2) It keeps me thinking and working on the fundamentals. I found that coaching is not the same as teaching, where you prepare a lesson plan and present material in a classroom setting. As a coach, you have to “think on your feet.” And that brings what you know to the surface and then packs it back deeper inside you. Plus, the questions I ask as a coach come back to haunt (help) me as I am preparing my upcoming message. Whatever you teach, you learn.
3) It stimulates creativity and fresh ideas. The reflective interaction with another pastor stimulates creative thinking in both mentor and protege. Talking about Scripture, applications and illustrations provides fresh ideas and insights. Plus, it’s a great two way networking opportunity.
4) It has a multiplied impact. Helping another preacher benefits the congregation to which he preaches. It’s a good thing to help one person; it’s a better thing to help a person who can help others. The time I invest in the one is multiplied in the many. After I helped Jeff with one of his sermons, he commented in an e-mail: “I preached that message on Sunday to 230 people. People you will never know, but who were face to face with God through His word because you were helping me as a communicator of that truth. This really is worth your while. An investment that will pay dividends to literally thousands of people over the course of the next twenty-five years.”
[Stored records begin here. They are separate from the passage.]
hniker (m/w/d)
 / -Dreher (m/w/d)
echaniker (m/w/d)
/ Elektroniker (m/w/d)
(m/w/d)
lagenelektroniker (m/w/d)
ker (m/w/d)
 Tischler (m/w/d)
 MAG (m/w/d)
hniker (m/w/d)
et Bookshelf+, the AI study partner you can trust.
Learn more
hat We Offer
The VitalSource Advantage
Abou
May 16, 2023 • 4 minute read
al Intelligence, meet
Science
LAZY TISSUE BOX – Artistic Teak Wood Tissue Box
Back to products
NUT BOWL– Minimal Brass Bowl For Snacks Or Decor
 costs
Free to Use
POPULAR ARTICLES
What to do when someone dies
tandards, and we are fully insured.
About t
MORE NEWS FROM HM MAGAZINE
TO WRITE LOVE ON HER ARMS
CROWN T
5) It’s a need I understand and can do something about. As a preacher, I am uniquely qualified to role-mentor others who have been where I’ve been and still am.
6) It’s something I can do on whatever scale I choose. I can mentor one, two, three people; once a week, every other week, once a month. I can decide how to best fit it into my schedule.
7) It’s part of the legacy I can leave. Certainly I want to leave a legacy in raising godly children. I invest time mentoring staff and discipling few men in the congregation. But there’s something in me that wants to pass on a part of what I know and do vocationally to the next generation.
In his national bestseller, The Seasons of a Man’s Life, Daniel Levinson states that “being a mentor with young adults is one of the most significant relationships available to a man in middle adulthood.” I have certainly seen the truth of this in my own sermon coaching experience. Not only am I helping other pastors, but I am growing myself. As Levinson goes on to say, “The mentor… is making productive use of his own knowledge and skill in middle age. He is learning in ways not otherwise possible.”
The commitment to preach carries with it a commitment to people. Not only a commitment to your congregation, but also a commitment to the next generation of Timothys. God does use effective preaching to change lives. God also changes lives through mentoring and coaching relationships — student and coach alike.